PH.D. Student in Applied Physics, Stanford University
Quantum point contacts and transparent submicron ohmic islands in InAs, towards quantum simulation of non-Fermi liquid physics
Hybrid metal-semiconductor two-dimensional systems are an attractive platform for exploring correlated electron-electron interactions. Flexible nanopatterning allows design of structures to emulate particular Hamiltonians with electrostatically tunable parameters. Frédéric Pierre recently demonstrated a quantum phase transition based on a multichannel charge Kondo effect[1,2] in a GaAs heterostructure with an annealed metal island. With the goal of scaling up towards simulating coherent Kondo lattice interactions, a two-site charge Kondo circuit in GaAs was developed in our group, realizing a unique inter-island interaction and new quantum phase transition.
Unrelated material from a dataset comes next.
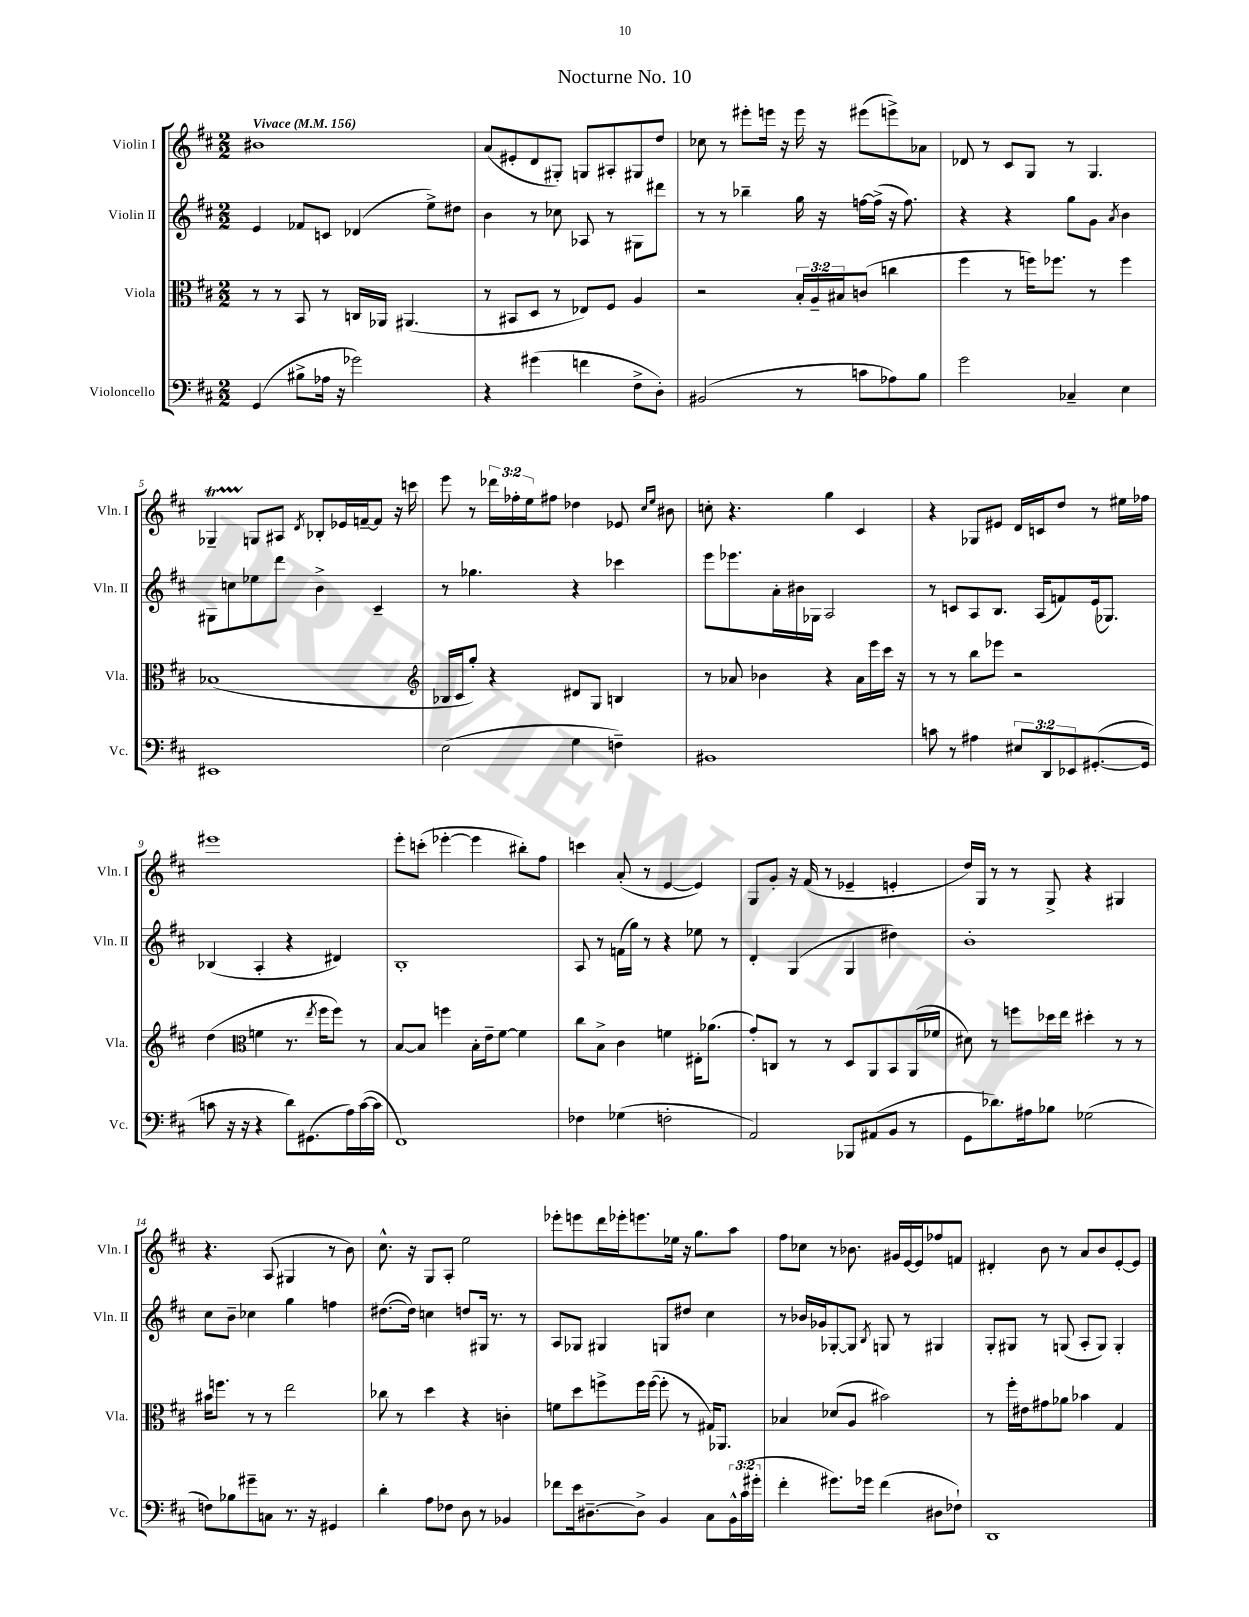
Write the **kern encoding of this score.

InAs may offer significant advantages: pinning of the surface Fermi level in the conduction band allows for direct ohmic contact to surface metals. Small metallic islands with large charging energies will enable building on earlier charge Kondo work without requiring as low electron temperatures. Working towards developing an InAs-based quantum simulation platform of non-Fermi liquid phases, we have been building on progress made in the growth of high-mobility InAs quantum well heterostructures. I will talk about our recent work on gate-defined quantum point contacts (QPCs) with large g-factor anisotropy and subband spacings, and highly transparent interfaces between submicron metallic islands and quantum Hall edge states.
- Z. Iftikhar, et al., Nature 526, 233–236 (2015)
- Z. Iftikhar, et al., Science 360, 1315–1320 (2018)
- W. Pouse, et al. arXiv:2108.12691 (2021)
- A. T. Hatke, et al., Applied Physics Letters 111, 142106 (2017)
- C.L. Hsueh, P. Sriram, et al. (under preparation)